Na época, a alegação da empresa era que a tecnologia de criptografia ponta a ponta não permitia a ela obter e rastrear esse conteúdo. Por isso, no início do julgamento, em maio de 2020, Rosa Weber votou no sentido de que a suspensão do serviço de mensagens, previsto no Marco Civil da Internet, é uma punição que não pode ser aplicada em caso de descumprimento de decisões judiciais. No entendimento da ministra, só pode haver suspensão da coleta de dados dos usuários, e naquelas situações em que a empresa não os protege adequadamente.

“Ao serem decretados, os bloqueios comprometem o exercício, por milhões de brasileiros, das liberdades fundamentais de expressão e de comunicação asseguradas pelo texto constitucional, causam verdadeira comoção social, e perturbam relações familiares, transações comerciais, reuniões de negócios e notificações de atos processuais do próprio Poder Judiciário”, escreveu Rosa Weber no voto.

Entendimento semelhante expressou Edson Fachin em outra ação semelhante, da qual é relator. Ele disse que não cabe ao Judiciário determinar a suspensão de aplicativos de mensagens. Para Fachin, o Marco Civil da Internet não permite que a própria Justiça determine que o WhatsApp, por exemplo, acesse conteúdo de mensagens criptografadas.

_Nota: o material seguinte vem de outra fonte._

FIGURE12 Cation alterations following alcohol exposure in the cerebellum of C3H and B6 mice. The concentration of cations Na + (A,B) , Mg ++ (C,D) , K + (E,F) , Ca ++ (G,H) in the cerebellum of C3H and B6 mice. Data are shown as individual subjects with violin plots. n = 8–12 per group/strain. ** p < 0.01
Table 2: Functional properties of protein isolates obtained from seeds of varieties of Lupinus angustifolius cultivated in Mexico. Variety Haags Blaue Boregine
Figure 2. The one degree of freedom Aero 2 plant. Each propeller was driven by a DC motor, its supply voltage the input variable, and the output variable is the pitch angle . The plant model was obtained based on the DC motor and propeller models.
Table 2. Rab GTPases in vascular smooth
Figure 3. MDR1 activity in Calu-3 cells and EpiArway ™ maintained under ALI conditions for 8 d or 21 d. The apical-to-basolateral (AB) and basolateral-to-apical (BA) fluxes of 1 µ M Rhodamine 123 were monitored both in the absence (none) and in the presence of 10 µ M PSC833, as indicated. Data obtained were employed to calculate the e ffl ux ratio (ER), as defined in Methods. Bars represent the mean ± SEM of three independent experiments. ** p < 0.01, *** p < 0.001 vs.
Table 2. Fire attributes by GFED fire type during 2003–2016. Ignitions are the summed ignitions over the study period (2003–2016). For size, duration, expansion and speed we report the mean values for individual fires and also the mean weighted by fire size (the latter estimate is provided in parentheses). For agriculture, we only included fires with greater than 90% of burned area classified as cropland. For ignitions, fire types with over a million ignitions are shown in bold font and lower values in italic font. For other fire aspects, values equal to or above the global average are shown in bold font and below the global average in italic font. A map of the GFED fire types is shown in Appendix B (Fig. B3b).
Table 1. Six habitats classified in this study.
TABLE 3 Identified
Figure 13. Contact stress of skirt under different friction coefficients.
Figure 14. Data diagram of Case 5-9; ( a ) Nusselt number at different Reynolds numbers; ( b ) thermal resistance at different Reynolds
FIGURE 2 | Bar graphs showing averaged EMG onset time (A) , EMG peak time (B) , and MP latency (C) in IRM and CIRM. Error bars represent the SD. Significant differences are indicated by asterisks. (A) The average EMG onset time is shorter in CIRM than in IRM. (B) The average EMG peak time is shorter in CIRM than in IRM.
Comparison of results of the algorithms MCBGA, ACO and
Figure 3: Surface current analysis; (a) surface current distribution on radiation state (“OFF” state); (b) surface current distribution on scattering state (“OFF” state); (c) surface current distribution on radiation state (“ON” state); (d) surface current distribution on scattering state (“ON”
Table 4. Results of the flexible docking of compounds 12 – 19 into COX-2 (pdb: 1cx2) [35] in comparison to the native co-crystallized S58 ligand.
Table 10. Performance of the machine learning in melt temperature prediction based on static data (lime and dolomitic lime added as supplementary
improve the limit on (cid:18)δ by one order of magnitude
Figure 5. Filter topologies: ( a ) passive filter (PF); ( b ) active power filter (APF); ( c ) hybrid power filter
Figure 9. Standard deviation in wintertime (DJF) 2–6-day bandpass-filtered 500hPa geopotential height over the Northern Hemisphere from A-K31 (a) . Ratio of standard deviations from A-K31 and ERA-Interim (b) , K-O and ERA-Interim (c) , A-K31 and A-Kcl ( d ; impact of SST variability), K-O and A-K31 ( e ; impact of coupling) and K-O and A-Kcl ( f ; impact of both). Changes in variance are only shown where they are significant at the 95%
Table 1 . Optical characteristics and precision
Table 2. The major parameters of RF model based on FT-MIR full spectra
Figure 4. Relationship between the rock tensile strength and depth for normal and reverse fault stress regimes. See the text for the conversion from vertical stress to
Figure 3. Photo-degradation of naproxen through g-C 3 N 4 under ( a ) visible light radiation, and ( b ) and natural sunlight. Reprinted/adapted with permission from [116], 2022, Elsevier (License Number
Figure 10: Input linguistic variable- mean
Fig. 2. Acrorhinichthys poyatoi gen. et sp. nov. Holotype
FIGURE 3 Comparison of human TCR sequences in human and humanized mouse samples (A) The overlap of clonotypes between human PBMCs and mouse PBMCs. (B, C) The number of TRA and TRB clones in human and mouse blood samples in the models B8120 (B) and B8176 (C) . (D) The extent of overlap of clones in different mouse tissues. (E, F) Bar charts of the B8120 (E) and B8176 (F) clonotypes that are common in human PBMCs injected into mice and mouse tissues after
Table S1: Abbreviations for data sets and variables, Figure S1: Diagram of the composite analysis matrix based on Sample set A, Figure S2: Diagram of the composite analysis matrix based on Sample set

“A suspensão das atividades do aplicativo ou mesmo sua proibição, mesmo diante da baixa institucionalidade, não caberá para o caso de descumprimento de decisão judicial de quebra de criptografia, mas para um quadro de violação grave do dever de obediência à legislação. Não é preciso minudenciar, mas é evidente que mesmo aqui a sanção deverá observar a proporcionalidade, tendo sempre em conta o direito do usuário de não ter suspenso seu acesso à internet”, afirmou o ministro, também em maio de 2020.

Apesar disso, muitos ministros consideram que o caso atual é diferente. Isso porque o Telegram não teria descumprido ordem para proteger as comunicações dos usuários – como alegava o WhatsApp –, mas porque não respondia às intimações da Justiça. O entendimento aqui é o Telegram não pode operar no Brasil sem se atentar à legislação brasileira e, para isso, é necessário que atenda às decisões judiciais.

Nessas duas ações, o julgamento foi interrompido por um pedido de vista do próprio Alexandre de Moraes. Pelas regras do STF, a retomada só pode ocorrer quando ele informar que tem um voto pronto, o que ainda não ocorreu. Aos demais ministros, ele não deu previsão de quando pretende fazer isso.

Em tese, Rosa Weber poderia decidir individualmente sobre o pedido da AGU e levar a questão ao plenário, para um referendo. Mas, segundo apurou a reportagem, ela também não quer fazer isso no curto prazo. A ministra assume a presidência do STF em setembro e também está preocupada com os “ataques” virtuais à Corte e aos ministros.